The Five Most Idiotic Things Louie Gohmert, Who Sees Radical Muslims Anywhere He Looks, Believes
Louis Gohmert doesn't need evidence. He doesn't need proof, or sourcing, or the ability to back up a claim with anything other than the vitriol in his voice and the consternation in his gut. All he needs is an idea, and a microphone, and away we go.
You are the reason people will continue to mock Texas for decades to come.
idiocies idiosyncrasies have brought plenty of poor repute to his Tyler-based district, comprising 12 counties that have been as satisfied with Gohmert's run as a dung beetle is with the massed, messy ball it enjoys rolling around. And Gohmert's latest outburst -- alleging that the Obama administration isn't simply kowtowing to the Muslim Brotherhood, but that they've actually infiltrated his rank -- fits wonderfully within his trend of head-in-the-sand statements that make people wonder why anyone would choose to actually live in Texas.

====================

Short task: Extend the article on Louie Gohmert's beliefs, picking up after its final sentence.

Stored data:

====================

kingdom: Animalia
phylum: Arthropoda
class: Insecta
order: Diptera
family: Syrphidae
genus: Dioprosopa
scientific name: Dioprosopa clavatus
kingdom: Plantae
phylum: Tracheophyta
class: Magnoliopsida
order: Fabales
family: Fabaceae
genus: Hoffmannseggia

====================

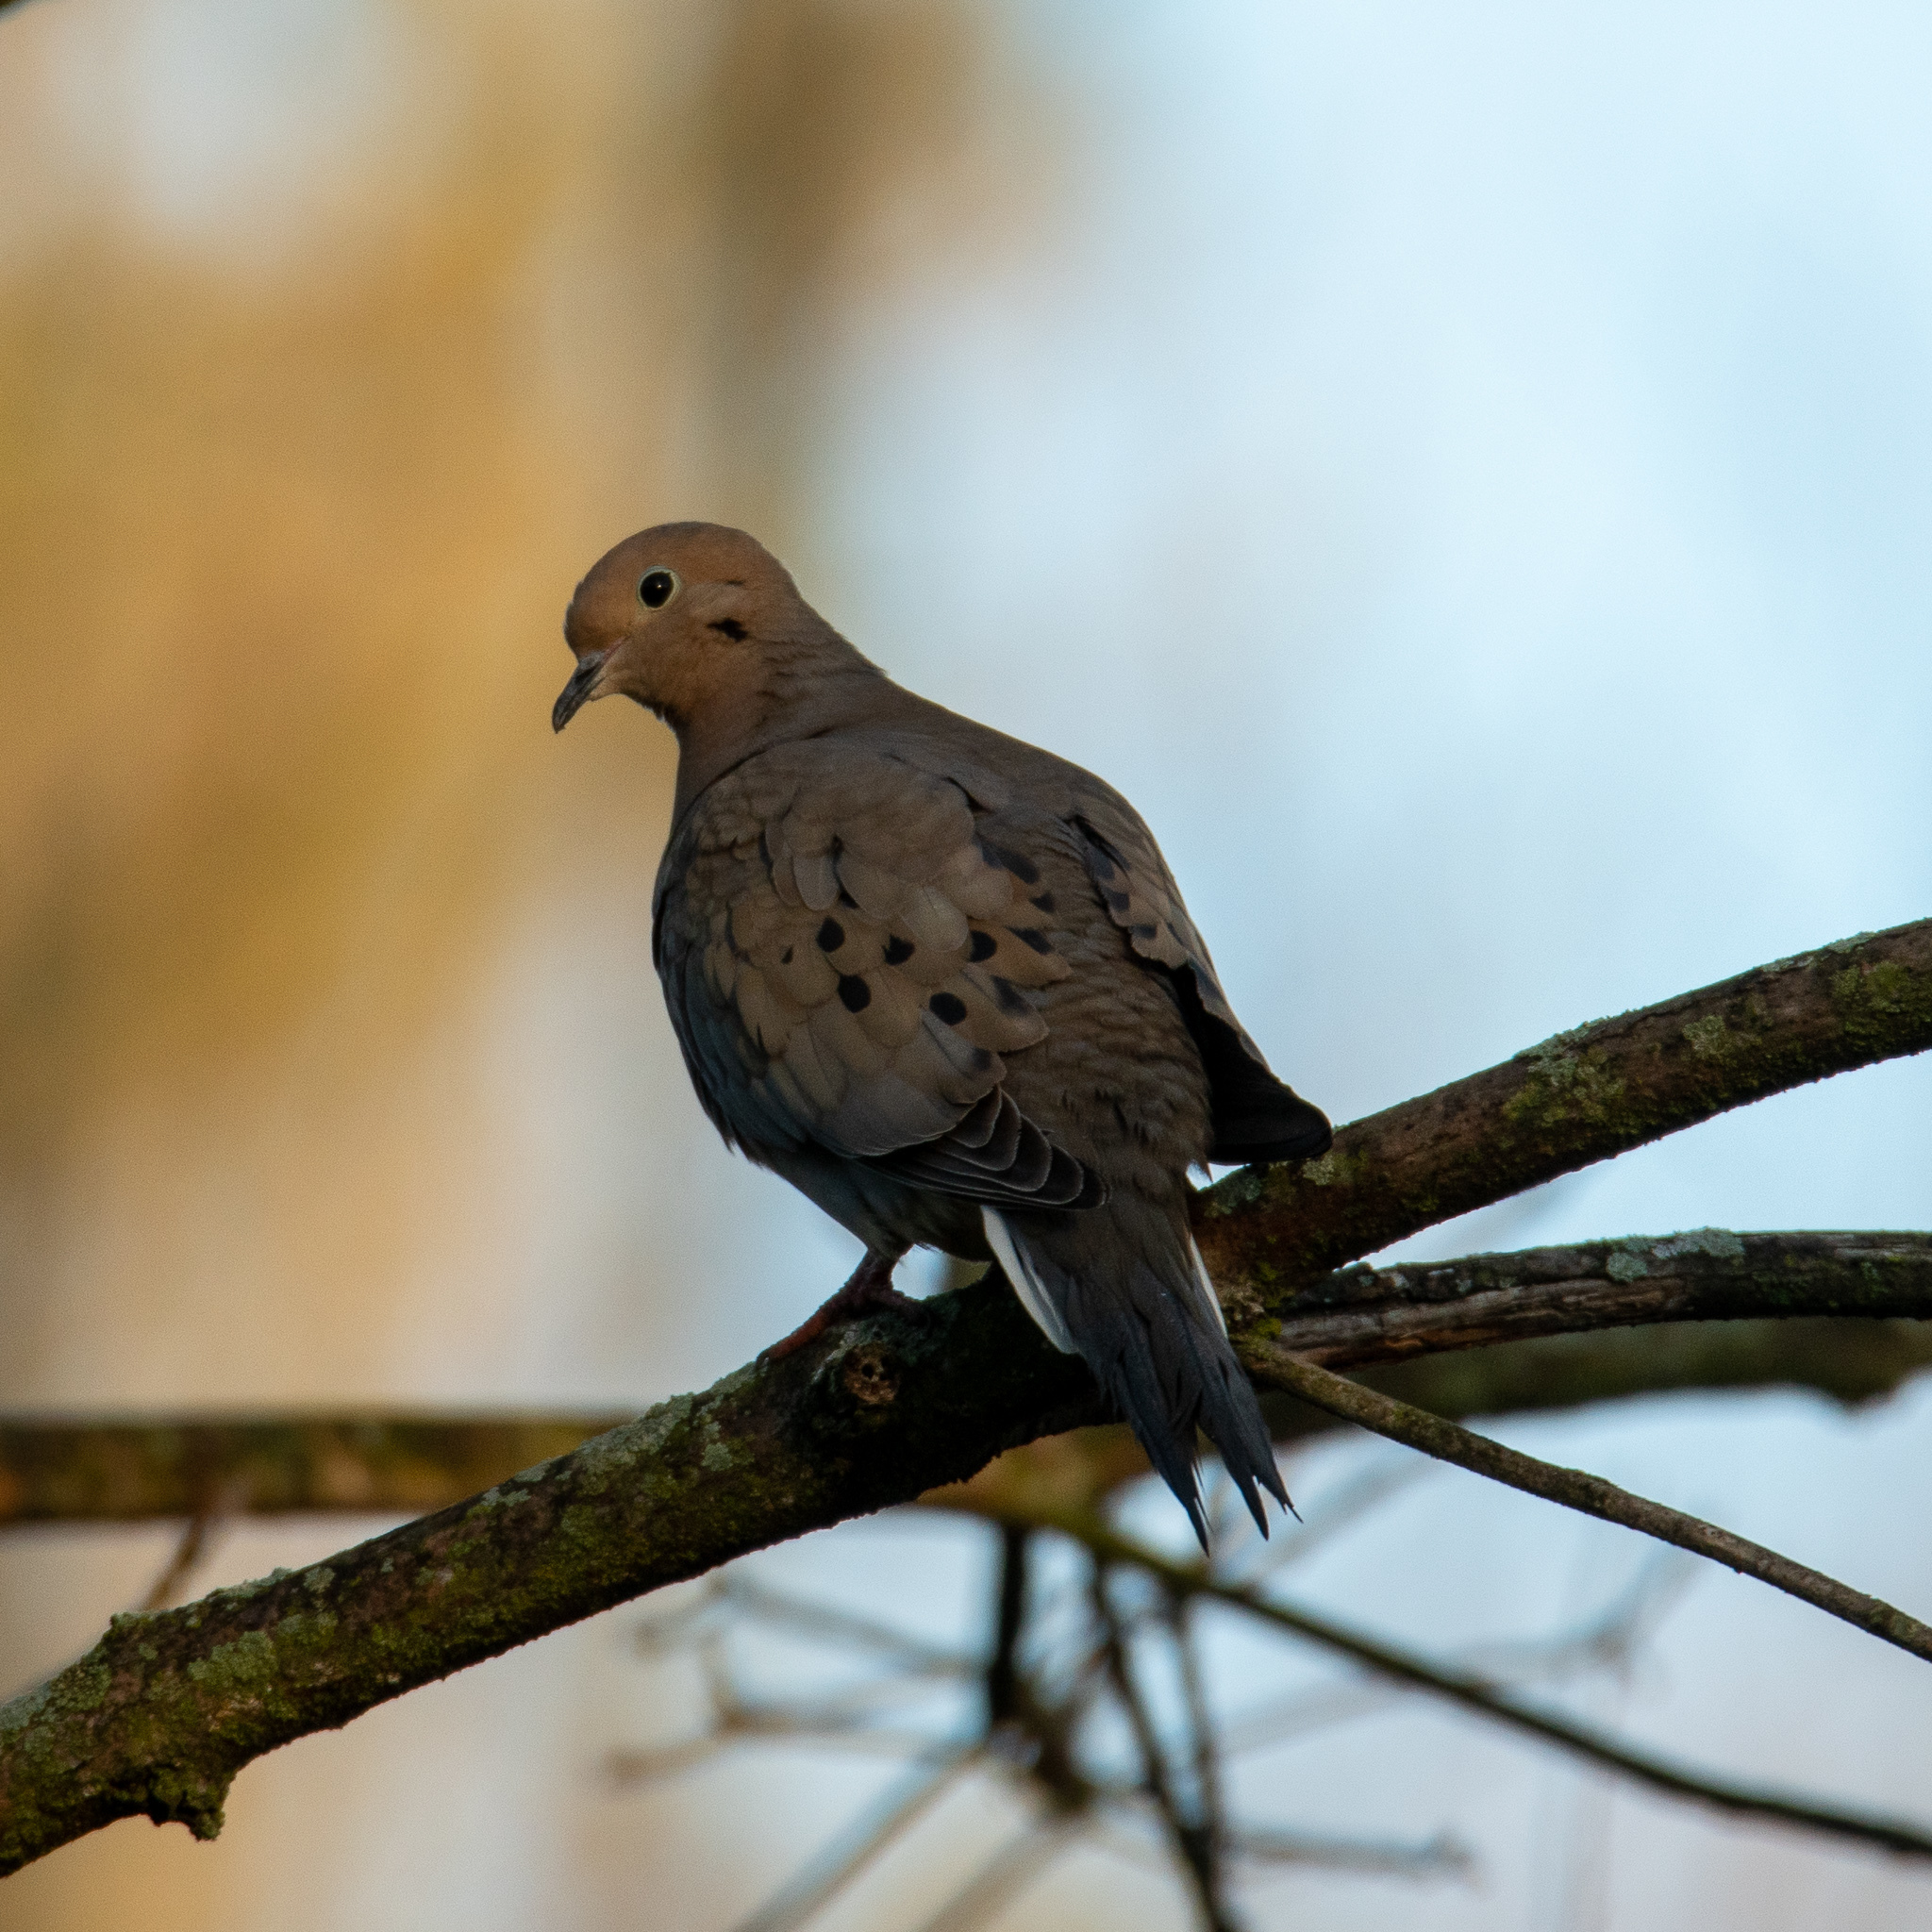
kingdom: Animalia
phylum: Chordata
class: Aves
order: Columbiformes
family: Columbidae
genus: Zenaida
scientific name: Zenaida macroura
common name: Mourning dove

====================

Exercise response:
It's a shame that Gohmert won't be around when future textbooks remind children of how studiously stupid you can look when you fail to corroborate claims with attendant evidence. However, with this list of the five most imbecilic things Gohmert's ever asserted, here's hoping he may have some taste as to how future generations will view both him and those who've decided to reelect him ad nauseum:
5. While discussing the putative reality that caribou, for some reason that only a rural Texan representative could fathom, enjoy the warmth of an oil pipeline: "So when [caribou] want to go on a date, they invite each other to head over to the pipeline. ... So my real concern now [is] if oil stops running through the pipeline ... do we need a study to see how adversely the caribou would be affected if that warm oil ever quit flowing?"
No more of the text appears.